Estrone hormone linked to deadly breast cancer in obese women

A new scientific analysis has highlighted an under-recognised hormone that may explain why post-menopausal women with obesity face a significantly higher risk of dying from the most common form of breast cancer. The findings also suggest that outcomes could potentially be improved with the use of GLP-1 receptor agonists, a class of popular weight-loss drugs.

The review focuses on oestrogen receptor-positive (ER+) breast cancer – the most common and deadliest form of the disease in women after menopause.

“They are more likely to be diagnosed with this form of the disease, and they are 2-3 times more likely to die from it,” said Dr Joyce Slingerland, MD, co-leader of the Cancer Host Interaction Program at Georgetown University’s Lombardi Comprehensive Cancer Center. “That’s particularly concerning because it’s estimated that obesity will affect nearly half of women in the United States by the end of the decade.”

Estrone: the overlooked oestrogen

Slingerland’s analysis points to estrone – a hormone produced in fat tissue – as a major driver of breast cancer progression in post-menopausal women with obesity. Although often overshadowed by another form of oestrogen, 17β-oestradiol, estrone becomes the dominant oestrogen circulating in the body after menopause.

Prior to menopause, 17β-oestradiol is produced by the ovaries and plays a key role in regulating inflammation. But once its levels plummet after menopause, estrone becomes the primary form of oestrogen in the bloodstream, breast tissue, fat and other organs.

Despite their chemical similarities, Slingerland’s research proves that these hormones act very differently. “Simply put, these two oestrogens are not equal to each other,” she said.

Her earlier work showed that 17β-oestradiol dampens inflammation by blocking the activity of NFκB proteins.

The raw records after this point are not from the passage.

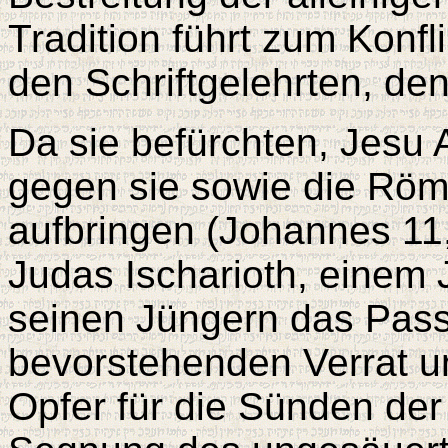
Tradition führt zum Konfl
den Schriftgelehrten, d
Da sie befürchten, Jesu 
gegen sie sowie die Röm
aufbringen (Johannes 11,
Judas Ischarioth, einem 
seinen Jüngern das Passa
bevorstehenden Verrat u
Opfer für die Sünden de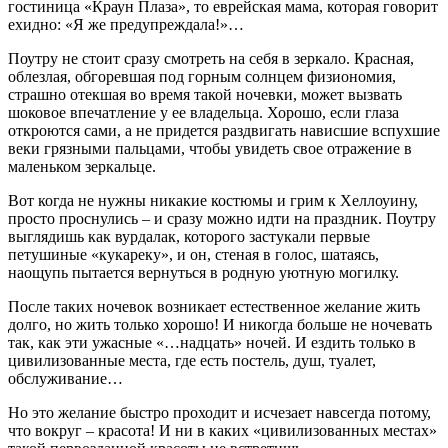
гостиница «Краун Плаза», то еврейская мама, которая говорит
ехидно: «Я же предупреждала!»…
Поутру не стоит сразу смотреть на себя в зеркало. Красная,
облезлая, обгоревшая под горным солнцем физиономия,
страшно отекшая во время такой ночевки, может вызвать
шоковое впечатление у ее владельца. Хорошо, если глаза
откроются сами, а не придется раздвигать нависшие вспухшие
веки грязными пальцами, чтобы увидеть свое отражение в
маленьком зеркальце.
Вот когда не нужны никакие костюмы и грим к Хеллоуину,
просто проснулись – и сразу можно идти на праздник. Поутру
выглядишь как вурдалак, которого застукали первые
петушиные «кукареку», и он, стеная в голос, шатаясь,
наощупь пытается вернуться в родную уютную могилку.
После таких ночевок возникает естественное желание жить
долго, но жить только хорошо! И никогда больше не ночевать
так, как эти ужасные «…надцать» ночей. И ездить только в
цивилизованные места, где есть постель, душ, туалет,
обслуживание…
Но это желание быстро проходит и исчезает навсегда потому,
что вокруг – красота! И ни в каких «цивилизованных местах»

Estrone, however, joins with NFκB to activate genes that trigger widespread inflammation.

How estrone fuels cancer progression

In women with obesity, estrone levels in fat and breast tissue are two to four times higher than normal. Slingerland’s studies show that this surge ignites a powerful inflammatory response that can prompt precancerous changes and stimulate cancer-driving genes.

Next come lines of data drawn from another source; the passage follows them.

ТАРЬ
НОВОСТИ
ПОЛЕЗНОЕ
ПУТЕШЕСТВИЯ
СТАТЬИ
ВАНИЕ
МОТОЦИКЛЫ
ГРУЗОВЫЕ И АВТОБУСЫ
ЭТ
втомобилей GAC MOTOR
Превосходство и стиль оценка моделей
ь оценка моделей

A 2022 study found that this estrone-driven inflammatory response activates genes involved in epithelial-mesenchymal transition – a process closely linked to cancer metastasis. In experiments on obese mice with ER+ breast cancer, estrone not only accelerated tumour growth but also caused cancers to spread rapidly throughout the body.

There is also evidence that estrone suppresses immune responses, making it harder for the body to detect and eliminate cancer cells.

“These connections should prompt us to rethink how we approach treating cancer in these women,” Slingerland said.

Could GLP-1 weight-loss drugs make a difference?

Given the strong link between estrone levels, inflammation and cancer progression, Slingerland argues that clinical trials of GLP-1 receptor agonists in women with ER+ breast cancer and obesity should be the logical next step.

Lifestyle approaches such as improved diet and exercise have shown some benefit, but their long-term impact remains uncertain.

“The GLP-1 drugs have revolutionised weight loss,” Slingerland said. “Because of estrone’s powerful inflammatory effects in fat, there’s real potential that, by inducing weight loss, GLP-1 drugs can pump the brakes on estrone’s cancer-fuelling behaviour.”